At the Gartina Falls hydro project, curious locals and lawmakers gathered to see how Hoonah will cut its diesel use by 30 percent. For years, diesel was the only option to power the village.

Paul Berkshire, the engineer, points to a structure near the falls that looks like a dilapidated log cabin.

“This is the original attempt to build hydropower here. As near as I can tell, somewhere around 1926,” he said.

Unfortunately, that plan didn’t work but a $10.5 million grant–mostly from the state–made it possible to get the new project up and running. It’s already saved 3,600 gallons of diesel and is expected to save up to 100,000 in a year.

The remnants of an old hydro energy project. (Photo by Elizabeth Jenkins/KTOO)
The remnants of an old hydro energy project. (Photo by Elizabeth Jenkins/KTOO)

“Basically if you can get anything to spin, you can produce electricity from it.”

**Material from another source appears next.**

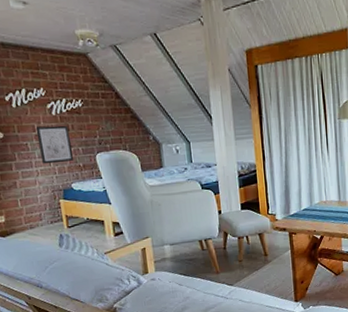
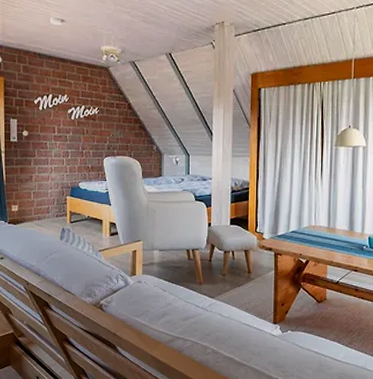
wall art: present [35,125,74,164] -> none [55,129,84,163]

On one side of the falls is a stagnant pool that creates pressure. The water flows down a long tube and turns a turbine, similar to a water wheel, and electricity is generated.

The developer is the Inside Passage Electric Cooperative, which supplies energy to small Southeast communities: Angoon, Klukwan, Kake, the Chilkat Valley and Hoonah.

Jodi Mitchell, the  cooperative’s CEO, says when she started working there in 1993, the price of diesel was about 79 cents a gallon.

“Over my career at IPEC, we’ve seen prices go as high as $4.25 a gallon and that’s a wholesale bulk rate that we pay,” says Mitchell.

It’s now close to $3 a gallon but most residents don’t pay for it all in their monthly energy bill. A state program called power cost equalization tries to subsidize rural rates down to urban rates.

“The businesses in the community don’t qualify for that. Because the power cost equalization only pays for residential accounts … and that leads to a whole host of problems,” Mitchell says.

Mitchell says you can see this reflected in the price for milk or a loaf of bread in Alaska’s remote communities and the high costs of energy could deter economic growth.

Ken Skaflestad, the mayor of Hoonah, says the community has become comfortable with diesel.

“We know a lot about it. We’re very experienced in it,” he says.

The project was supported by the City of Hoonah, Sealaska Corp., Huna Totem Corp. and the Hoonah Indian Association. (Photo by Elizabeth Jenkins/KTOO)
The project was supported by the City of Hoonah, Sealaska Corp., Huna Totem Corp. and the Hoonah Indian Association. (Photo by Elizabeth Jenkins/KTOO)

The village of 750 has investor interest from outside. There’s a new microbrewery in town and a cruise ship dock under construction could bring in more tourists.

“For people who would love the lifestyle here but don’t dare take the risk due to the high cost of electricity, they now know they have support, that they have people behind them that know of their struggle and respond to it,” Skaflestad says.

Jodi Mitchell says for local businesses paying for electricity, the 30 percent could be huge. She hopes with the state’s budget crunch, projects like this will continue to be prioritized and funded.

“I am so proud of what we were able to accomplish here in Hoonah, and I’d hate to see that stop,” Mitchell says.

She says it might take longer for Gartina Falls to offset the price of electricity for Hoonah residents. A sister hydro project is planned for Water Supply Creek.